### Given records
#####

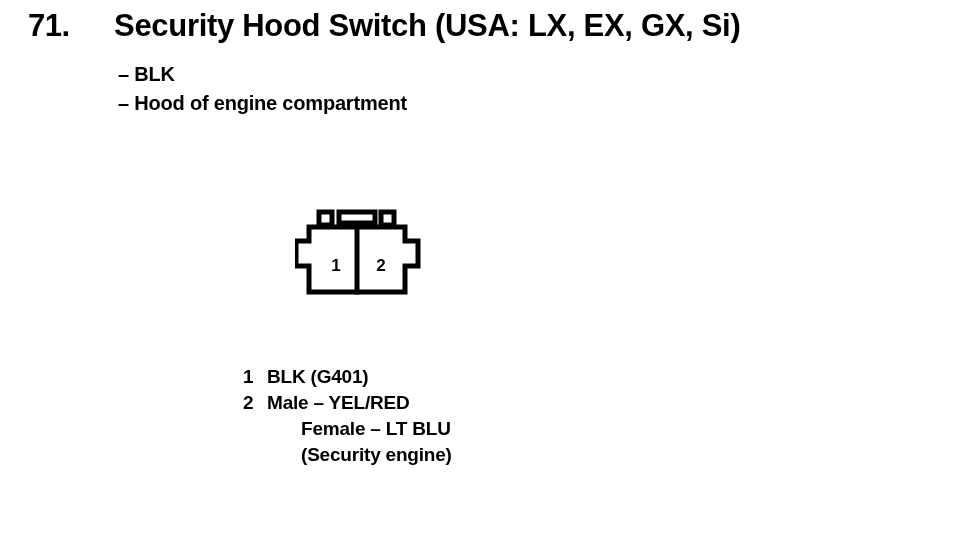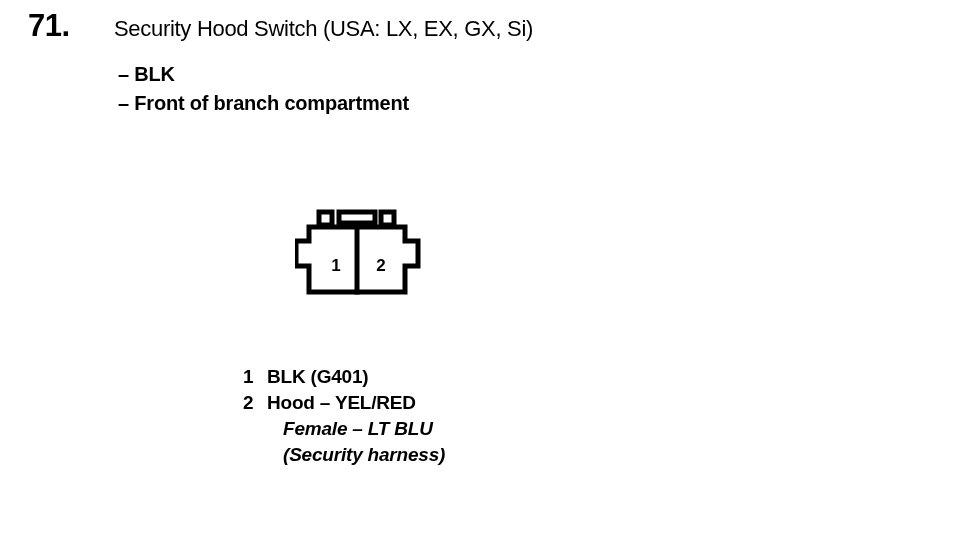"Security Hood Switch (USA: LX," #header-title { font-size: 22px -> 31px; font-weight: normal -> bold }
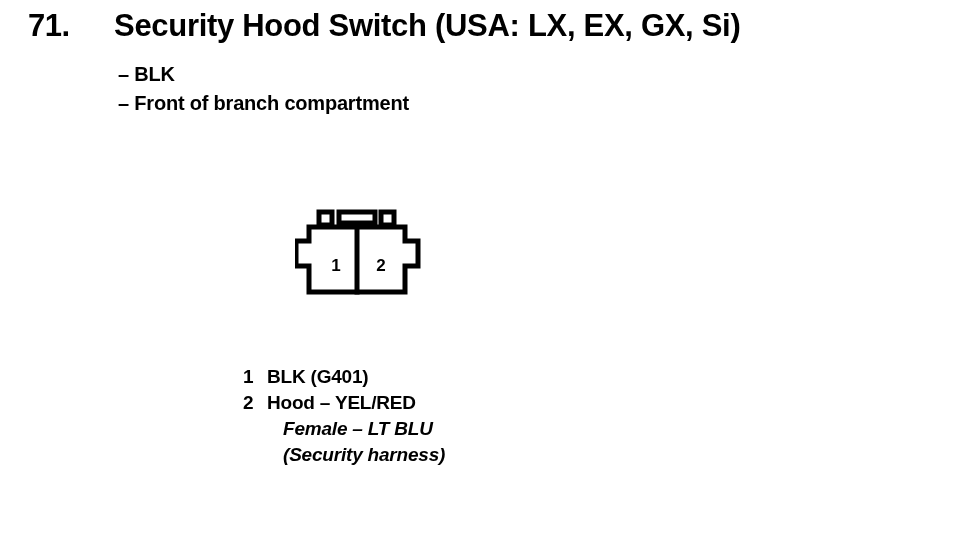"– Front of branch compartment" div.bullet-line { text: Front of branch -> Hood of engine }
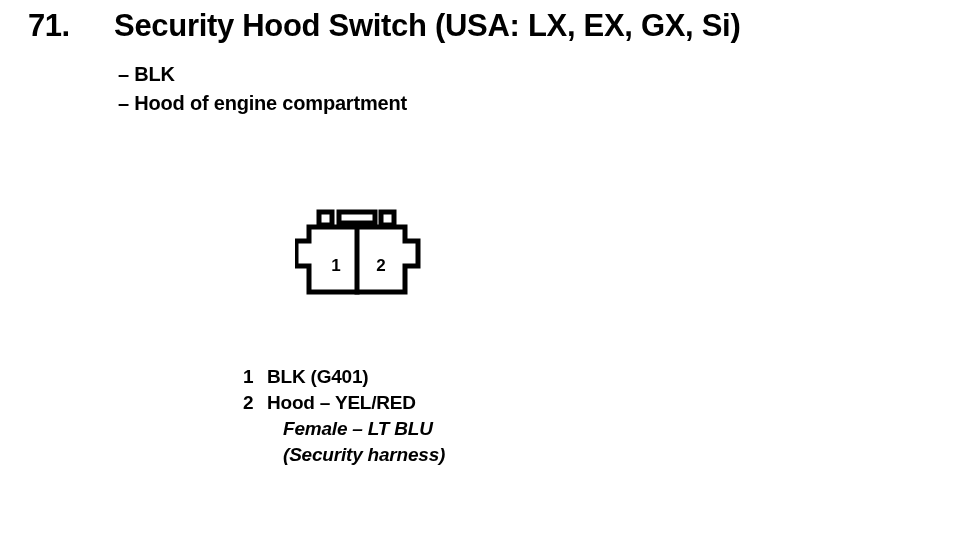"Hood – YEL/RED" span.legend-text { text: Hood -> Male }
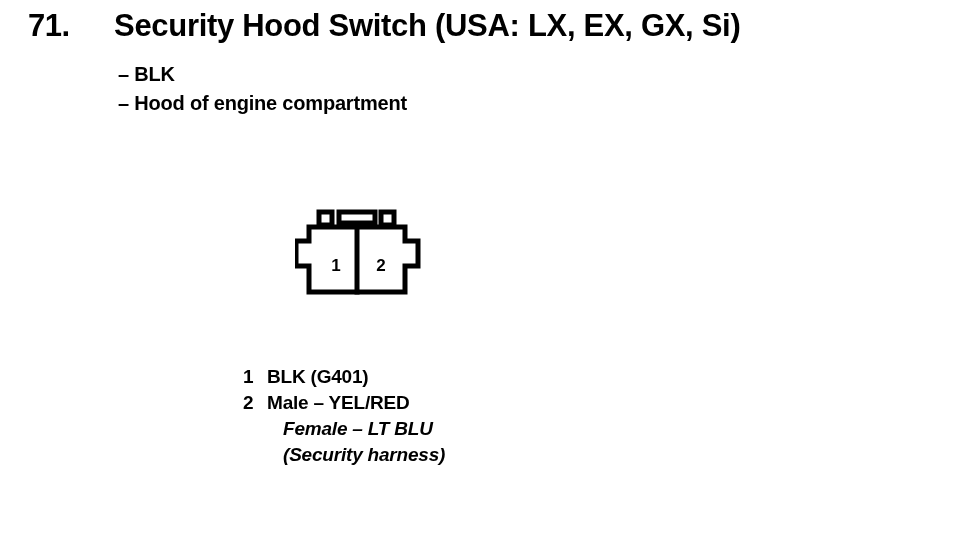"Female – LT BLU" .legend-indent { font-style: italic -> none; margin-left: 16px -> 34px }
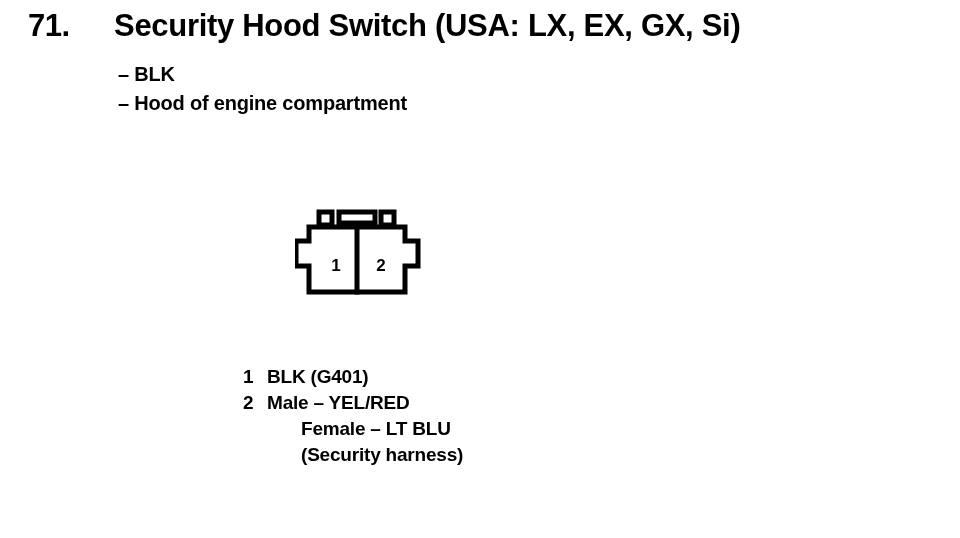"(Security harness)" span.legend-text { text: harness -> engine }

#####

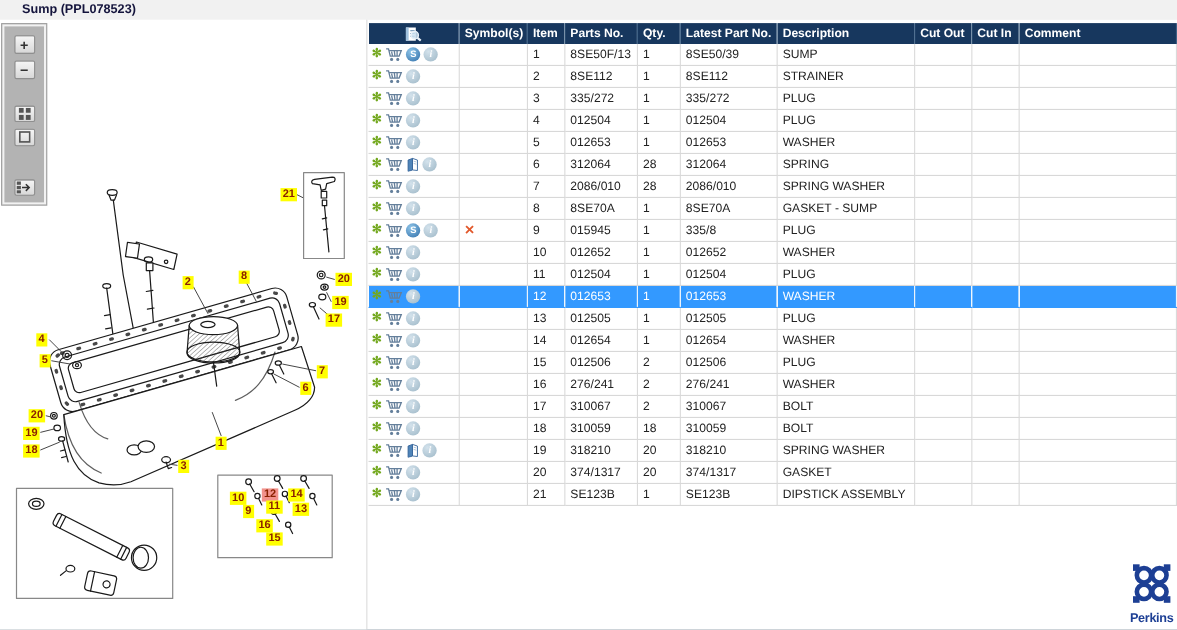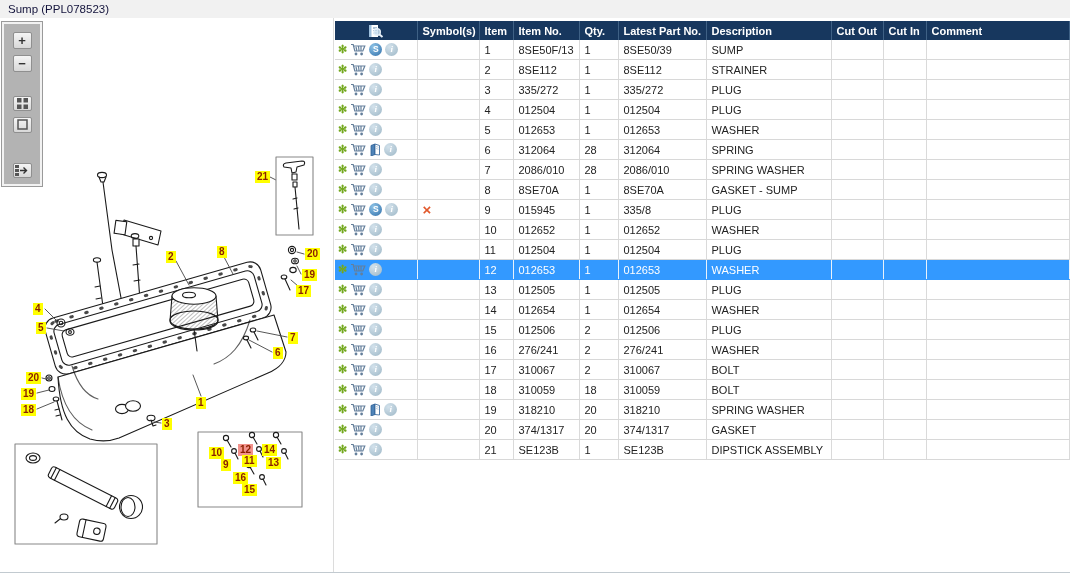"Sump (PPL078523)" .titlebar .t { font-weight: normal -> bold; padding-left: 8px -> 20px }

#####

### Brief
Using the material above, reproduce only the lines that run from the line with "font-style: italic ->" up to and including the line with "text: harness ->", exactly, with the pictures dropped.

### Exercise output
"Female – LT BLU" .legend-indent { font-style: italic -> none; margin-left: 16px -> 34px }
"(Security harness)" span.legend-text { text: harness -> engine }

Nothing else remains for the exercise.